### THE PROBLEM:
Render the listing as a Markdown table with the columns Row and Line text, starting at the line that contains "Na druhou stranu, prodej" and ending after the line that contains "vlastník ručí za". Number each line in Row, put the line itself in Line text, and leave out any blank lines.

### AVAILABLE DATA:
'''
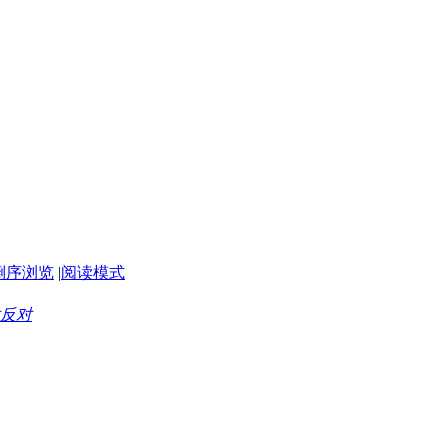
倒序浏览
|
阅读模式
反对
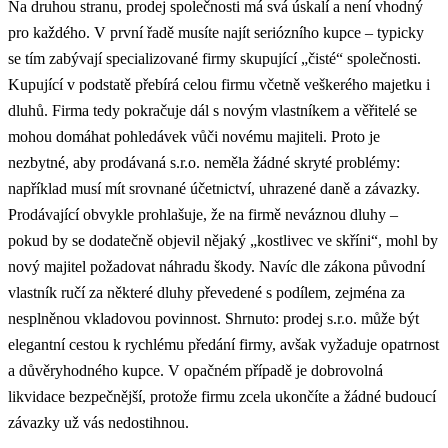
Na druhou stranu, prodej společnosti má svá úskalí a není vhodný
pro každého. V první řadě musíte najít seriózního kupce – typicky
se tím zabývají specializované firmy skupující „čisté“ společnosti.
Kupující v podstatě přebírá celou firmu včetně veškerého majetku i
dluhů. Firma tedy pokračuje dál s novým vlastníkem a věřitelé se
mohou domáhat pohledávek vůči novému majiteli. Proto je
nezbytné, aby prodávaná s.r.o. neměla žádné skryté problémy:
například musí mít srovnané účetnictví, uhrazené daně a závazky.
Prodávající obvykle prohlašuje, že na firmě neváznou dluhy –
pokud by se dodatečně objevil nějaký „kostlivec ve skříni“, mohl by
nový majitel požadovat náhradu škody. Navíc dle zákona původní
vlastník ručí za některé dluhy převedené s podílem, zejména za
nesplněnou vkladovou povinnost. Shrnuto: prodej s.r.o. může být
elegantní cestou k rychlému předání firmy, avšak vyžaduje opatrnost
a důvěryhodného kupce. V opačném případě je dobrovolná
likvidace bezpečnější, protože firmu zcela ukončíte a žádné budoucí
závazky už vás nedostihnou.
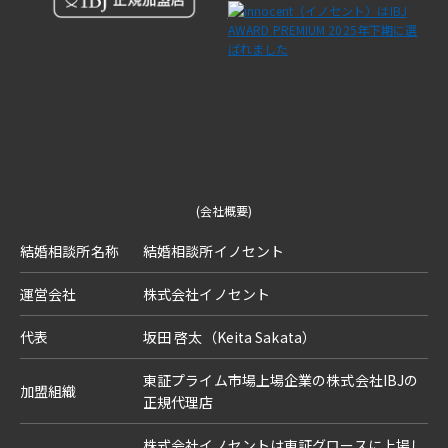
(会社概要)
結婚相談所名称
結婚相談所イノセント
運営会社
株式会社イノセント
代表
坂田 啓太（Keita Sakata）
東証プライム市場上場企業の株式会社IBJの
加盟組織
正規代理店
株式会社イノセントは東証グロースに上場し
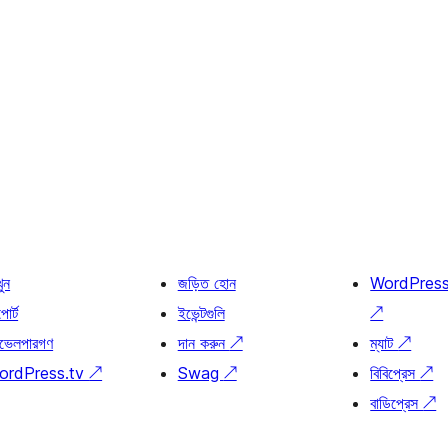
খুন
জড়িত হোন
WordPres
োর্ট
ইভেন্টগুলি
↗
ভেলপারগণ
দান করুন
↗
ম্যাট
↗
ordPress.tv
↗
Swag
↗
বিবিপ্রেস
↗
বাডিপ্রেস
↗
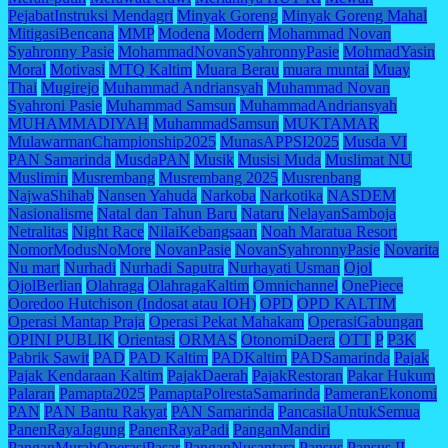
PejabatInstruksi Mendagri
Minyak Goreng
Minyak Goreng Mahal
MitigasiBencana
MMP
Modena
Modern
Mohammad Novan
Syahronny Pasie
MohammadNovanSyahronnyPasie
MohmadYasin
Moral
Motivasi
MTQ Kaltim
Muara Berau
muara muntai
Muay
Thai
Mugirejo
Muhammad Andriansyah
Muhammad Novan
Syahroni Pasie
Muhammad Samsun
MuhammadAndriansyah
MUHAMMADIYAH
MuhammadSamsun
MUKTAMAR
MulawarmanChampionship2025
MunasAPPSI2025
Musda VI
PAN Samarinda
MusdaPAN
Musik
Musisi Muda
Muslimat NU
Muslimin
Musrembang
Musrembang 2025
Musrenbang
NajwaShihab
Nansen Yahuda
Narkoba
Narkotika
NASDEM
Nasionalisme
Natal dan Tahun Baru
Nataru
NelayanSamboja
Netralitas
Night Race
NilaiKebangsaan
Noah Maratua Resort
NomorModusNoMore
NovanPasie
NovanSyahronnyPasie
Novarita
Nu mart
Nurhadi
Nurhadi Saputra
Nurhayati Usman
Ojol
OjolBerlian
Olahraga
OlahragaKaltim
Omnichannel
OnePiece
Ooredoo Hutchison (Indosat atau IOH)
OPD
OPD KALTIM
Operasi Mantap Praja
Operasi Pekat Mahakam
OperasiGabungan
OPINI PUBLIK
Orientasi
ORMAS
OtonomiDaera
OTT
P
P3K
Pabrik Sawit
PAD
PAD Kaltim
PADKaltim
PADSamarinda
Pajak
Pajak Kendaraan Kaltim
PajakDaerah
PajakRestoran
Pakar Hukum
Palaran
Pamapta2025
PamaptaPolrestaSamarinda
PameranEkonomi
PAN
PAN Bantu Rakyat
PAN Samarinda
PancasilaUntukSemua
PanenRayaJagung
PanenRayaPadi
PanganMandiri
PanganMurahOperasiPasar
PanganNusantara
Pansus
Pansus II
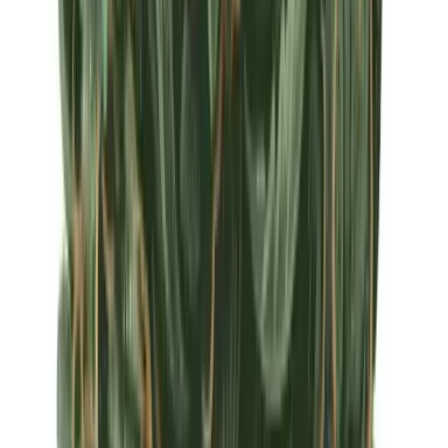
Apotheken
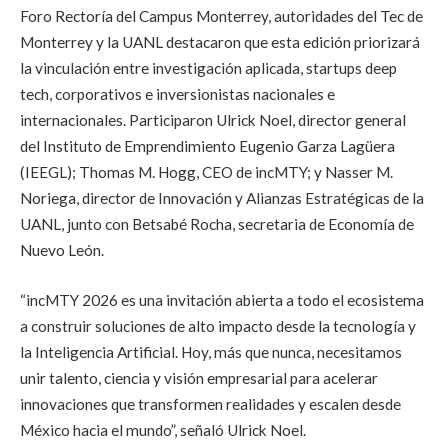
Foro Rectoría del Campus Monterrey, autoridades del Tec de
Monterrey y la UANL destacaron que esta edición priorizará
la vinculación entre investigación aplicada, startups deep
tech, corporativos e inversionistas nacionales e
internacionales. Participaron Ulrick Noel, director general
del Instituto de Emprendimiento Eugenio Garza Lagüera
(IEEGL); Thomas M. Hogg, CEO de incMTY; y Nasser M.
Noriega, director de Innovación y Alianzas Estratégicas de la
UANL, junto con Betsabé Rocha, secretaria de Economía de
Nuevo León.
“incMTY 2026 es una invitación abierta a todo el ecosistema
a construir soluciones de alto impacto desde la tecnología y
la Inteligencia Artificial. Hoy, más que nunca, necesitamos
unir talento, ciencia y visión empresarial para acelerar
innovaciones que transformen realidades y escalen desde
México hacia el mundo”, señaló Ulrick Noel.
'''
### ANSWER TO THIS EXERCISE:
| Row | Line text |
|---|---|
| 1 | Na druhou stranu, prodej společnosti má svá úskalí a není vhodný |
| 2 | pro každého. V první řadě musíte najít seriózního kupce – typicky |
| 3 | se tím zabývají specializované firmy skupující „čisté“ společnosti. |
| 4 | Kupující v podstatě přebírá celou firmu včetně veškerého majetku i |
| 5 | dluhů. Firma tedy pokračuje dál s novým vlastníkem a věřitelé se |
| 6 | mohou domáhat pohledávek vůči novému majiteli. Proto je |
| 7 | nezbytné, aby prodávaná s.r.o. neměla žádné skryté problémy: |
| 8 | například musí mít srovnané účetnictví, uhrazené daně a závazky. |
| 9 | Prodávající obvykle prohlašuje, že na firmě neváznou dluhy – |
| 10 | pokud by se dodatečně objevil nějaký „kostlivec ve skříni“, mohl by |
| 11 | nový majitel požadovat náhradu škody. Navíc dle zákona původní |
| 12 | vlastník ručí za některé dluhy převedené s podílem, zejména za |